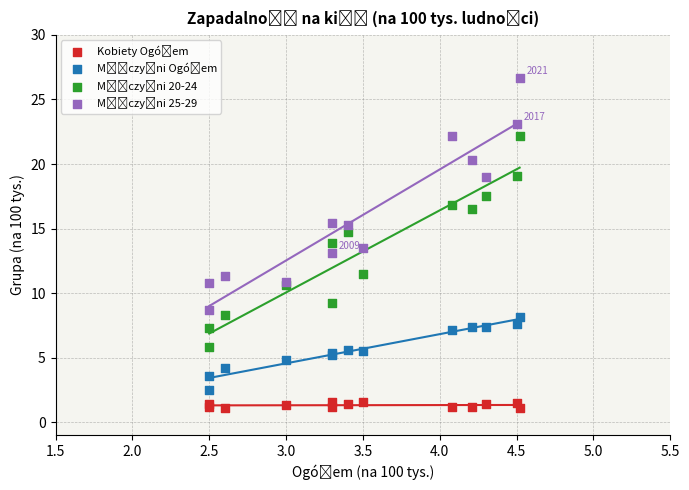

What is the X range (max minus min) for the scatter plot?

2.0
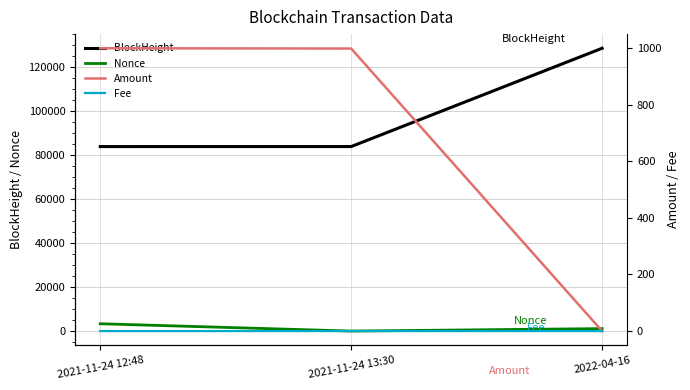

At how many categories does at least one series exceed 60238?

3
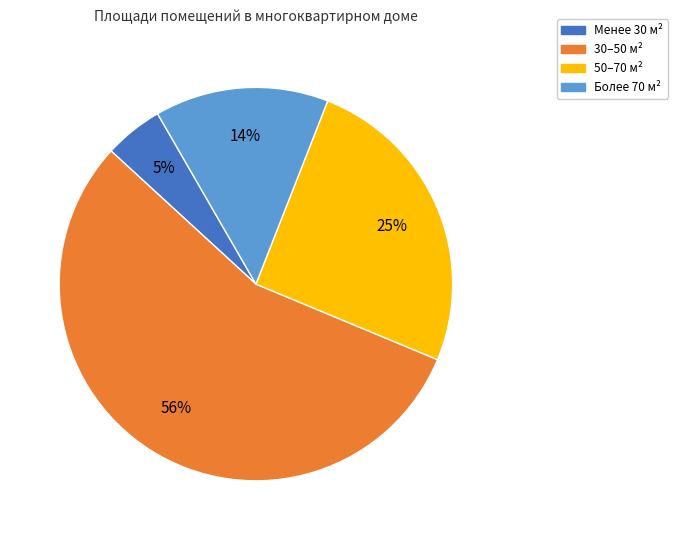

To the nearest percent, what is the average slice percentage?

25%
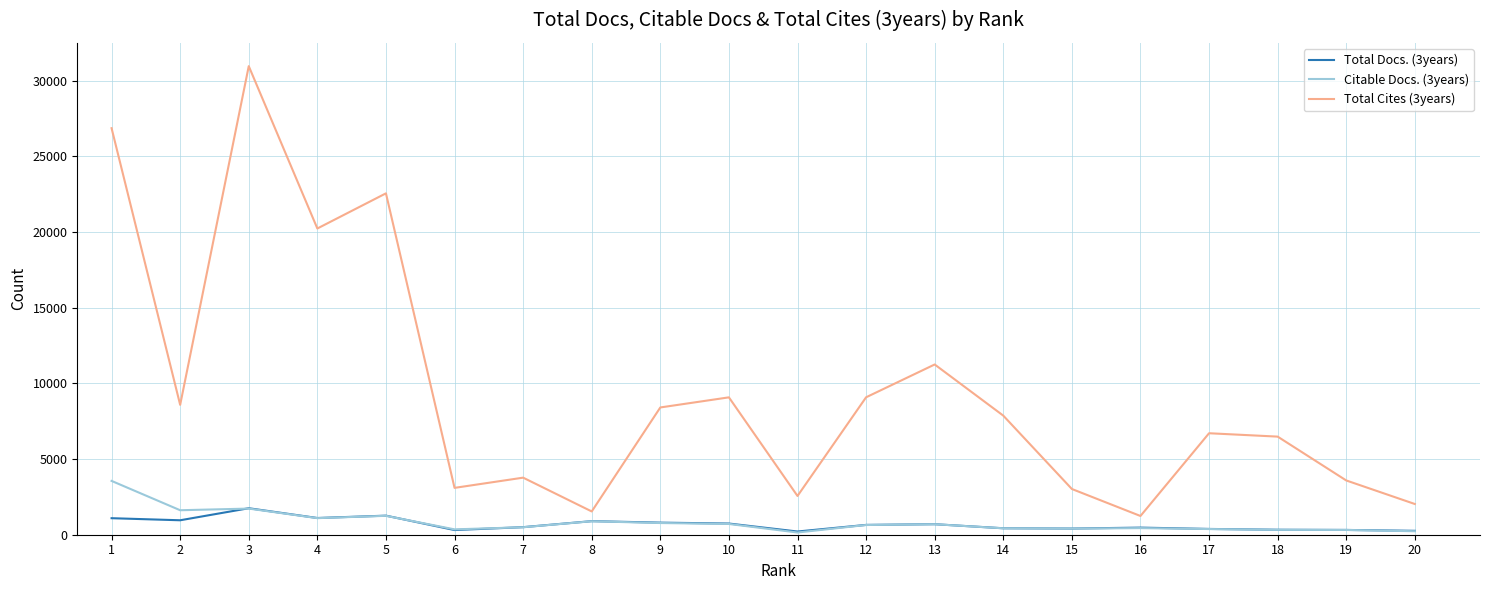

Rank the series by their maximum value, from lowest to highest.

Total Docs. (3years), Citable Docs. (3years), Total Cites (3years)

::::

Work order> Present the material as a numbered list, starting at the line that contains "At how many" and ending at the end of the material, both ends included. Omit blank lines and pictures.

Answer below>
1. At how many categories does at least one series exceed 60238?
2. 3
3. To the nearest percent, what is the average slice percentage?
4. 25%
5. Rank the series by their maximum value, from lowest to highest.
6. Total Docs. (3years), Citable Docs. (3years), Total Cites (3years)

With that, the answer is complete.